┌─ GIVEN INFORMATION

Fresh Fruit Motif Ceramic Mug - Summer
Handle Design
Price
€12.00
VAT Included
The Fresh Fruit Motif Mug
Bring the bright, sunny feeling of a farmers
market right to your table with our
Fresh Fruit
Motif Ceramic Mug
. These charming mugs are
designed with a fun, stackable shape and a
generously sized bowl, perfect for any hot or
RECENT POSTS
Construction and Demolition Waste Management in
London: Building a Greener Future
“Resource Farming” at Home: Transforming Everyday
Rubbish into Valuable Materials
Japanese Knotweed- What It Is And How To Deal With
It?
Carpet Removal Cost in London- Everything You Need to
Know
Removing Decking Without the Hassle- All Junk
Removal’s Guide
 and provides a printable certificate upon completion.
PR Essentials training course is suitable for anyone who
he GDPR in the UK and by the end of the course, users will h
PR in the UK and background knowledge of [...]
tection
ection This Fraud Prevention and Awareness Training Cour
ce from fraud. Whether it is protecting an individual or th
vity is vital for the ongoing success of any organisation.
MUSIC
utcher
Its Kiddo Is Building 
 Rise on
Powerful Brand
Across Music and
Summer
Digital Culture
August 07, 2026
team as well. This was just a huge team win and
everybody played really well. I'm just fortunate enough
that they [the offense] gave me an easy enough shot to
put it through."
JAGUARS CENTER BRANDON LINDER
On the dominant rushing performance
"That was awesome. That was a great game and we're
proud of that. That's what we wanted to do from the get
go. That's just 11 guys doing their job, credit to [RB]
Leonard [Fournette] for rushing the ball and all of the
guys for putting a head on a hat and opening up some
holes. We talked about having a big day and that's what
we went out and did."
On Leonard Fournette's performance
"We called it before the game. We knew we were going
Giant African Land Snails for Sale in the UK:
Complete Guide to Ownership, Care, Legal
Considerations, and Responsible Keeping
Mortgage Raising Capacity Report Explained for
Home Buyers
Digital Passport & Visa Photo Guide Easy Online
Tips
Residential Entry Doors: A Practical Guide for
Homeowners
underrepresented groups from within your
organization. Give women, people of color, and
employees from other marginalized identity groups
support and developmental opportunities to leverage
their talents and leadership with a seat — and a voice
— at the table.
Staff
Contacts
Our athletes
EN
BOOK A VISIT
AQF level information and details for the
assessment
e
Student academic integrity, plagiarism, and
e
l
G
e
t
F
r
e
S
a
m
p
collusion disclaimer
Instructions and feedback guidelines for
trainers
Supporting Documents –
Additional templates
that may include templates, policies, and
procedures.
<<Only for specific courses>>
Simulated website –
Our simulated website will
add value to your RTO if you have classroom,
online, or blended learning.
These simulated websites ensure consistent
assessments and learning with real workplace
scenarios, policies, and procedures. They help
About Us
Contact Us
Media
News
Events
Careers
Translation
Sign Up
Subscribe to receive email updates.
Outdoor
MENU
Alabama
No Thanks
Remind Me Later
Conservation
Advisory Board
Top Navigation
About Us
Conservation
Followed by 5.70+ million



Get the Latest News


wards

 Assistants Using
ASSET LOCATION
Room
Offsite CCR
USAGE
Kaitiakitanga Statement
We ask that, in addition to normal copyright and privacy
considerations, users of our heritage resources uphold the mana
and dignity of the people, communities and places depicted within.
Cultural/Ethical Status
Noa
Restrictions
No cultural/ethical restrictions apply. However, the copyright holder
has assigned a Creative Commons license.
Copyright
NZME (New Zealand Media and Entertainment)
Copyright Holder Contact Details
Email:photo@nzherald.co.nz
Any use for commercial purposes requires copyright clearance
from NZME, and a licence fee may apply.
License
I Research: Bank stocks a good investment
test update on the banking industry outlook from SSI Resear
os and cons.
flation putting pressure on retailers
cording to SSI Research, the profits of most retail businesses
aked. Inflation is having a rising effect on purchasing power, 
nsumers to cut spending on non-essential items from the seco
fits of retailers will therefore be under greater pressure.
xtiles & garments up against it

└─

PROBLEM REQUIREMENTS: An exact copy of all the records is what is needed here.

TASK OUTPUT:
Fresh Fruit Motif Ceramic Mug - Summer
Handle Design
Price
€12.00
VAT Included
The Fresh Fruit Motif Mug
Bring the bright, sunny feeling of a farmers
market right to your table with our
Fresh Fruit
Motif Ceramic Mug
. These charming mugs are
designed with a fun, stackable shape and a
generously sized bowl, perfect for any hot or
RECENT POSTS
Construction and Demolition Waste Management in
London: Building a Greener Future
“Resource Farming” at Home: Transforming Everyday
Rubbish into Valuable Materials
Japanese Knotweed- What It Is And How To Deal With
It?
Carpet Removal Cost in London- Everything You Need to
Know
Removing Decking Without the Hassle- All Junk
Removal’s Guide
 and provides a printable certificate upon completion.
PR Essentials training course is suitable for anyone who
he GDPR in the UK and by the end of the course, users will h
PR in the UK and background knowledge of [...]
tection
ection This Fraud Prevention and Awareness Training Cour
ce from fraud. Whether it is protecting an individual or th
vity is vital for the ongoing success of any organisation.
MUSIC
utcher
Its Kiddo Is Building 
 Rise on
Powerful Brand
Across Music and
Summer
Digital Culture
August 07, 2026
team as well. This was just a huge team win and
everybody played really well. I'm just fortunate enough
that they [the offense] gave me an easy enough shot to
put it through."
JAGUARS CENTER BRANDON LINDER
On the dominant rushing performance
"That was awesome. That was a great game and we're
proud of that. That's what we wanted to do from the get
go. That's just 11 guys doing their job, credit to [RB]
Leonard [Fournette] for rushing the ball and all of the
guys for putting a head on a hat and opening up some
holes. We talked about having a big day and that's what
we went out and did."
On Leonard Fournette's performance
"We called it before the game. We knew we were going
Giant African Land Snails for Sale in the UK:
Complete Guide to Ownership, Care, Legal
Considerations, and Responsible Keeping
Mortgage Raising Capacity Report Explained for
Home Buyers
Digital Passport & Visa Photo Guide Easy Online
Tips
Residential Entry Doors: A Practical Guide for
Homeowners
underrepresented groups from within your
organization. Give women, people of color, and
employees from other marginalized identity groups
support and developmental opportunities to leverage
their talents and leadership with a seat — and a voice
— at the table.
Staff
Contacts
Our athletes
EN
BOOK A VISIT
AQF level information and details for the
assessment
e
Student academic integrity, plagiarism, and
e
l
G
e
t
F
r
e
S
a
m
p
collusion disclaimer
Instructions and feedback guidelines for
trainers
Supporting Documents –
Additional templates
that may include templates, policies, and
procedures.
<<Only for specific courses>>
Simulated website –
Our simulated website will
add value to your RTO if you have classroom,
online, or blended learning.
These simulated websites ensure consistent
assessments and learning with real workplace
scenarios, policies, and procedures. They help
About Us
Contact Us
Media
News
Events
Careers
Translation
Sign Up
Subscribe to receive email updates.
Outdoor
MENU
Alabama
No Thanks
Remind Me Later
Conservation
Advisory Board
Top Navigation
About Us
Conservation
Followed by 5.70+ million



Get the Latest News


wards

 Assistants Using
ASSET LOCATION
Room
Offsite CCR
USAGE
Kaitiakitanga Statement
We ask that, in addition to normal copyright and privacy
considerations, users of our heritage resources uphold the mana
and dignity of the people, communities and places depicted within.
Cultural/Ethical Status
Noa
Restrictions
No cultural/ethical restrictions apply. However, the copyright holder
has assigned a Creative Commons license.
Copyright
NZME (New Zealand Media and Entertainment)
Copyright Holder Contact Details
Email:photo@nzherald.co.nz
Any use for commercial purposes requires copyright clearance
from NZME, and a licence fee may apply.
License
I Research: Bank stocks a good investment
test update on the banking industry outlook from SSI Resear
os and cons.
flation putting pressure on retailers
cording to SSI Research, the profits of most retail businesses
aked. Inflation is having a rising effect on purchasing power, 
nsumers to cut spending on non-essential items from the seco
fits of retailers will therefore be under greater pressure.
xtiles & garments up against it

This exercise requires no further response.